- Assignment
Starting at the beginning of the items and stopping after the line that contains "(p) the word", rewrite that span with every "the name" changed to "the title". Leave everything else unchanged.
BEGIN Material provided
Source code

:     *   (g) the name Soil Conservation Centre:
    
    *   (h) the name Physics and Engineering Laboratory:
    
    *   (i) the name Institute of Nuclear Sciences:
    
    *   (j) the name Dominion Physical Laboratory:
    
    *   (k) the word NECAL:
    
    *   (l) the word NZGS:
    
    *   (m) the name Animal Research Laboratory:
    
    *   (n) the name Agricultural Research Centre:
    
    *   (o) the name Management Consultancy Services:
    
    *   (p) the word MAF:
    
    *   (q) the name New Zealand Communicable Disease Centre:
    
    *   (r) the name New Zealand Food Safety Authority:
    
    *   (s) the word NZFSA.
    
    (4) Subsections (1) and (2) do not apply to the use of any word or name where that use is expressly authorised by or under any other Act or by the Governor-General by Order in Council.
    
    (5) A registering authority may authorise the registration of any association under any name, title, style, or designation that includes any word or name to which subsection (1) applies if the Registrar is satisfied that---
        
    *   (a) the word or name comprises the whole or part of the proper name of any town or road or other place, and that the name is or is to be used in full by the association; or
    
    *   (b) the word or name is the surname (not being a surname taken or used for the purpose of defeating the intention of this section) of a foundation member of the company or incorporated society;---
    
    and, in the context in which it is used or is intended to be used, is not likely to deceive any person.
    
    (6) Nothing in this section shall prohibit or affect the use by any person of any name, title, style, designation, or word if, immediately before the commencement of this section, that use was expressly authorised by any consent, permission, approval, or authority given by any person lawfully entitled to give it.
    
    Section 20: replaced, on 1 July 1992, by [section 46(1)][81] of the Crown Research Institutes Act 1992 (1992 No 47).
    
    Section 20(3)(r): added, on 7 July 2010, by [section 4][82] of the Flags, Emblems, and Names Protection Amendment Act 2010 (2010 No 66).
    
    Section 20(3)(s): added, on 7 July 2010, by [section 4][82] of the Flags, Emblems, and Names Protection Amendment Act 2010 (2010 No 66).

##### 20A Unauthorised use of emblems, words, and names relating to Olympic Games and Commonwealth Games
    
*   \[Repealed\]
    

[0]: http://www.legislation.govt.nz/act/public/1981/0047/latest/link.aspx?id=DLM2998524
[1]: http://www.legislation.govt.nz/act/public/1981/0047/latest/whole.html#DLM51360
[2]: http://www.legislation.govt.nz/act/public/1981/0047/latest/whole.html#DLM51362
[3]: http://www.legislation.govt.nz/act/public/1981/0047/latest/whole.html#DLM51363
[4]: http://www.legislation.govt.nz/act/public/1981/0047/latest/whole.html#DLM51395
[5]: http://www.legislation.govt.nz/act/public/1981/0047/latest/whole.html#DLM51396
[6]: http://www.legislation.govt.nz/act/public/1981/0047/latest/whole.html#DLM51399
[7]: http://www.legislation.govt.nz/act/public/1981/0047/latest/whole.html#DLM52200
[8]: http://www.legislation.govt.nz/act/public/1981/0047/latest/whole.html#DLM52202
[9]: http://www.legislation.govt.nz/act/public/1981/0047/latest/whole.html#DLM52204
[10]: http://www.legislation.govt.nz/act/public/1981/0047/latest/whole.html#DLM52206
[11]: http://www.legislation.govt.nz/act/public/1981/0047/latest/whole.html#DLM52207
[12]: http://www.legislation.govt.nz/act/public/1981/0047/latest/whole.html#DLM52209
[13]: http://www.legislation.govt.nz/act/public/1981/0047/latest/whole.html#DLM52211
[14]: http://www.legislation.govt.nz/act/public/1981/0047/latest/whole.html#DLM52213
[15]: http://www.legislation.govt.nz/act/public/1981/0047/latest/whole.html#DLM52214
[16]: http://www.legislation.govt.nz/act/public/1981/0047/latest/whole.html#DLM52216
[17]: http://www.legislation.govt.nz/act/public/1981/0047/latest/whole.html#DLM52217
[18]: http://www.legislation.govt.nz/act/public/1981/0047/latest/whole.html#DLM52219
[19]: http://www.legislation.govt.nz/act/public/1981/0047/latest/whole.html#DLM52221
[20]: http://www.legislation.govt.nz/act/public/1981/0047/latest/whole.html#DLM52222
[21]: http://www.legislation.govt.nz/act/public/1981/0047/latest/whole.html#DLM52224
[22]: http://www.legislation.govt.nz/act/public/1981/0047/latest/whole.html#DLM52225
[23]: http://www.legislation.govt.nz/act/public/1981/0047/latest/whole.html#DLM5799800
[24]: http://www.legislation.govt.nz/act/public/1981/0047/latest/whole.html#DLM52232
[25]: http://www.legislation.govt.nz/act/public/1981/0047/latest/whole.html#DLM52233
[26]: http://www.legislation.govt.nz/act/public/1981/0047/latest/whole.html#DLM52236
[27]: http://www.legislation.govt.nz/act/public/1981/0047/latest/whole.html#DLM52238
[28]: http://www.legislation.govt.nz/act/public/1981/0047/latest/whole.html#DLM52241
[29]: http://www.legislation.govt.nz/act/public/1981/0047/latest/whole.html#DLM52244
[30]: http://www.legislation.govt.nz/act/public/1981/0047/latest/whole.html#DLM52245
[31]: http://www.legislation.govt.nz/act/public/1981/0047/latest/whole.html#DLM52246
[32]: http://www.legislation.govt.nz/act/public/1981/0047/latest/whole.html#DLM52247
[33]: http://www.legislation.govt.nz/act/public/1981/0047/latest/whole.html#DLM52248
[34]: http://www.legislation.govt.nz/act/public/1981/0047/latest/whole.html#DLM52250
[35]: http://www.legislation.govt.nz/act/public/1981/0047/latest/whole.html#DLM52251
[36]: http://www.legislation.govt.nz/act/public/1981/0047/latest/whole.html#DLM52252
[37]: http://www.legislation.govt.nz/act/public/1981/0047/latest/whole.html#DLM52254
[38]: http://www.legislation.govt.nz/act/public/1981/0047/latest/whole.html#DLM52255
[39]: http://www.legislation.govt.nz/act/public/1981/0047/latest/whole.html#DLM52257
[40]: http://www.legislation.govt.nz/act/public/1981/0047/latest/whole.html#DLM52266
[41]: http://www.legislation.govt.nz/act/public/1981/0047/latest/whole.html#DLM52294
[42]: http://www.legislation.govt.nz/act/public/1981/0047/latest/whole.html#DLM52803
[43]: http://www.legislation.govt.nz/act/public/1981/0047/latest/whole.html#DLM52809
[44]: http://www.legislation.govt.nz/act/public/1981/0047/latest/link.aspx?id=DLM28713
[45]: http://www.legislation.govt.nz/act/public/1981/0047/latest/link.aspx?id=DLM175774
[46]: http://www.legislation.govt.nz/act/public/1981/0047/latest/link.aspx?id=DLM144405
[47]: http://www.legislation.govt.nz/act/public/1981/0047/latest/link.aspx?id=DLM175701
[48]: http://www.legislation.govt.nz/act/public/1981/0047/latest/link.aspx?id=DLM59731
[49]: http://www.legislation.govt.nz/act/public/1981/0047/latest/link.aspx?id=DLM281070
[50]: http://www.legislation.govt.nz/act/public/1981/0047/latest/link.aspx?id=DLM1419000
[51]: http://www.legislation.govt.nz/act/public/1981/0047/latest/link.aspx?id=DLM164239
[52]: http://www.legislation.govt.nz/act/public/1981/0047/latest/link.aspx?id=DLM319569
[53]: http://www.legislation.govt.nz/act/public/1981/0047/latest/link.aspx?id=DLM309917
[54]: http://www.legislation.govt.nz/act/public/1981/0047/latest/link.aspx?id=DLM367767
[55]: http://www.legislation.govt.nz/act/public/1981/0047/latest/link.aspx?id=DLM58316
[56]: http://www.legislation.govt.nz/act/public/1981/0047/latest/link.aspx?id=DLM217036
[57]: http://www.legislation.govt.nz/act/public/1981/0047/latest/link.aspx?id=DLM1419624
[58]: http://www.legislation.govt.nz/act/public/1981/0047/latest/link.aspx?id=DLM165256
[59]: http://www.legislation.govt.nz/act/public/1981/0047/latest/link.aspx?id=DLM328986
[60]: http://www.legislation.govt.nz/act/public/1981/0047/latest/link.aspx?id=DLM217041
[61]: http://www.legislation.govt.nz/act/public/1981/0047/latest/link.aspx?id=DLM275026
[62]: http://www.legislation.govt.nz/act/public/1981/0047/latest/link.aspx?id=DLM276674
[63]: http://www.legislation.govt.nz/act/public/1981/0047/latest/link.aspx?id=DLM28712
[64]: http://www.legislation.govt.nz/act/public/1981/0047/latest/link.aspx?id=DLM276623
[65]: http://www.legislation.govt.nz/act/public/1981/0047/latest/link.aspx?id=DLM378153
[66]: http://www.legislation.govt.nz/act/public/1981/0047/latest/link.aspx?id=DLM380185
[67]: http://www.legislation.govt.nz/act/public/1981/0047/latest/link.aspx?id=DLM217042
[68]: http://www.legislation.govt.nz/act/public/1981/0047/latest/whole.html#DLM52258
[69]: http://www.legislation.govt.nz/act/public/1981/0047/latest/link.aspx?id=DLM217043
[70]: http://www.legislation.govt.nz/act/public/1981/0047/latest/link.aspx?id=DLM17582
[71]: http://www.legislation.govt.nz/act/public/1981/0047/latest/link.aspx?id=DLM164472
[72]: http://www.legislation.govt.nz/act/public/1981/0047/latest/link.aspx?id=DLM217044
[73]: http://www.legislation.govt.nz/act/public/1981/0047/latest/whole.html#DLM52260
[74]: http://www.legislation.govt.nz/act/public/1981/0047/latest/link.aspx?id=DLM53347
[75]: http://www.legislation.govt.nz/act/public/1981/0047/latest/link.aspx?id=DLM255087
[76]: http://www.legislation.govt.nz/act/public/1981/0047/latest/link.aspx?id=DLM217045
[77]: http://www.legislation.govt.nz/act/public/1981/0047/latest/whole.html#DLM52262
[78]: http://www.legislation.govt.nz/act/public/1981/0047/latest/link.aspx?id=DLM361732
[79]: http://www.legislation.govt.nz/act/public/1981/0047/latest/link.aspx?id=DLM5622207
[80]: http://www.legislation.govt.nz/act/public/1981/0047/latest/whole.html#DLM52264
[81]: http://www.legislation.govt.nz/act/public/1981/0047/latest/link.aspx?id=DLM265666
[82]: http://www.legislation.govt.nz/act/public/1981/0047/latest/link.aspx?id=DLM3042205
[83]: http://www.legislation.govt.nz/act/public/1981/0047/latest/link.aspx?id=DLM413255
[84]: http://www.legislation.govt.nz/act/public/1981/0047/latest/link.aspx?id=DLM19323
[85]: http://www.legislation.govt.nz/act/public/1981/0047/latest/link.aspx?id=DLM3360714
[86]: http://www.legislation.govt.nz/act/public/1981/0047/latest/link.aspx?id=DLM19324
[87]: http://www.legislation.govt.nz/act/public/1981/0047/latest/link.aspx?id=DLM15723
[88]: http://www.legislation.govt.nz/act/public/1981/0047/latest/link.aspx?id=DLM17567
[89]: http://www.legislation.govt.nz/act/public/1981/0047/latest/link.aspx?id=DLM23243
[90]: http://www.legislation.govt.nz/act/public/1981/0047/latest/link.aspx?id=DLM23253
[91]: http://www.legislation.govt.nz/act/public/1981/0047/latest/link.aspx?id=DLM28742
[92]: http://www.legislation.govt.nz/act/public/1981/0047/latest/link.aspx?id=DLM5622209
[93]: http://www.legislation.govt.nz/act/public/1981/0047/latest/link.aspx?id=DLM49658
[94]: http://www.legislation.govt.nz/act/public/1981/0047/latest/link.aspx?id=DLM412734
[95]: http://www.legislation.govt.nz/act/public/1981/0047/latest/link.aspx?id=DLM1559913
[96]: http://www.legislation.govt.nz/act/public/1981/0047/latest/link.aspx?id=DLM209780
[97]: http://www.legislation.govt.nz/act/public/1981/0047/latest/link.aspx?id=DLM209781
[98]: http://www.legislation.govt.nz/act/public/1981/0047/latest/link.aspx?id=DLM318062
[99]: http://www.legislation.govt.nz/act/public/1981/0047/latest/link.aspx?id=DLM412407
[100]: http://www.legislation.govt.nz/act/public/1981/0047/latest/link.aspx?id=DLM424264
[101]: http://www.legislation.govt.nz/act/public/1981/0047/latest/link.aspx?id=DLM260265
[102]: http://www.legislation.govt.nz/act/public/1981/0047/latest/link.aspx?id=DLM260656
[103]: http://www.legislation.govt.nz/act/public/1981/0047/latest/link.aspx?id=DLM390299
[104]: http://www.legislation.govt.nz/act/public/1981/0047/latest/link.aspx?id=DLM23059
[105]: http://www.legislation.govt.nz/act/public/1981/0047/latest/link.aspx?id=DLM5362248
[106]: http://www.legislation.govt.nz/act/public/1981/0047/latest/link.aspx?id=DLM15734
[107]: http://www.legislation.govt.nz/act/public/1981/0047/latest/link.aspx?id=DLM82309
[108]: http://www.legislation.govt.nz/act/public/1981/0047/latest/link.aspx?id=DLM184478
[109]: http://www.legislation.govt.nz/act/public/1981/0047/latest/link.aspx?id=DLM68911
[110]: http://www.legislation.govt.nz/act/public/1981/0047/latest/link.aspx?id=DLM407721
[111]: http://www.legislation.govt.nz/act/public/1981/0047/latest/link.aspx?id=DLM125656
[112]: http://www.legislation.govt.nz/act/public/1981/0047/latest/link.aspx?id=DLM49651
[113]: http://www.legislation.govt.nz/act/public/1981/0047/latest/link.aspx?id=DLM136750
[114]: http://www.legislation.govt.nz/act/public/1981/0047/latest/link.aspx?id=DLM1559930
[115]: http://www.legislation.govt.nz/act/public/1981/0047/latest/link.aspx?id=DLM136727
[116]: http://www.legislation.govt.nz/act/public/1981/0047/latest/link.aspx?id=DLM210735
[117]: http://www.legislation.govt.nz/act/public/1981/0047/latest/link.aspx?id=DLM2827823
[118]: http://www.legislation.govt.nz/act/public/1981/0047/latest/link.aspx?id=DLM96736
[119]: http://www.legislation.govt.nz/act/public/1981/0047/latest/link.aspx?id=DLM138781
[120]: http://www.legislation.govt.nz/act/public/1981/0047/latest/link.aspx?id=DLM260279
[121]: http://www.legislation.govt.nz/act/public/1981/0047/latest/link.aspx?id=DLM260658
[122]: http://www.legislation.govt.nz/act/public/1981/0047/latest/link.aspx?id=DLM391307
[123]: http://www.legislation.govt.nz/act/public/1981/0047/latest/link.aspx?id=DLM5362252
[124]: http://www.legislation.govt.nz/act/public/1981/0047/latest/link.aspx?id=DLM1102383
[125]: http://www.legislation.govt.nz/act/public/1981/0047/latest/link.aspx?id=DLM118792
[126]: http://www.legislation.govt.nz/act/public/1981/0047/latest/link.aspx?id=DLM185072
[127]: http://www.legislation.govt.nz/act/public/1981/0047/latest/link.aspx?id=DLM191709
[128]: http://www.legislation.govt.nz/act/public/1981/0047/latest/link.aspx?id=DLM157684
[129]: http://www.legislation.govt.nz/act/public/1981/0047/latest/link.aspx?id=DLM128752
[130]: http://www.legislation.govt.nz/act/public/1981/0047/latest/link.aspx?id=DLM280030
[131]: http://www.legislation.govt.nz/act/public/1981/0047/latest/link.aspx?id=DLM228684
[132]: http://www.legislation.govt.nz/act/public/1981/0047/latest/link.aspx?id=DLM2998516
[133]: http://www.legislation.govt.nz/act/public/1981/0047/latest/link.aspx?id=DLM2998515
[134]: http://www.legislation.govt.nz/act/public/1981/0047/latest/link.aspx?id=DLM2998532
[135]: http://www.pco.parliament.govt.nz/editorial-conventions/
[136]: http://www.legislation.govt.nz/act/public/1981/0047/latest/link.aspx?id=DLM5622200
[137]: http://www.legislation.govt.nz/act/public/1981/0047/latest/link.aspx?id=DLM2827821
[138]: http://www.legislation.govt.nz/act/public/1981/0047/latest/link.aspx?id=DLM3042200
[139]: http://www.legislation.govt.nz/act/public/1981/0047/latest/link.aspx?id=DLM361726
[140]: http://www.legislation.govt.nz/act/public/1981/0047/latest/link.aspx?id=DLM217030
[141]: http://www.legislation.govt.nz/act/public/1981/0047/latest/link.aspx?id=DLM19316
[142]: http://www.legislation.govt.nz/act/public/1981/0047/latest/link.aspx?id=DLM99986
END Material provided
- Reply to the task
Source code

:     *   (g) the title Soil Conservation Centre:
    
    *   (h) the title Physics and Engineering Laboratory:
    
    *   (i) the title Institute of Nuclear Sciences:
    
    *   (j) the title Dominion Physical Laboratory:
    
    *   (k) the word NECAL:
    
    *   (l) the word NZGS:
    
    *   (m) the title Animal Research Laboratory:
    
    *   (n) the title Agricultural Research Centre:
    
    *   (o) the title Management Consultancy Services:
    
    *   (p) the word MAF:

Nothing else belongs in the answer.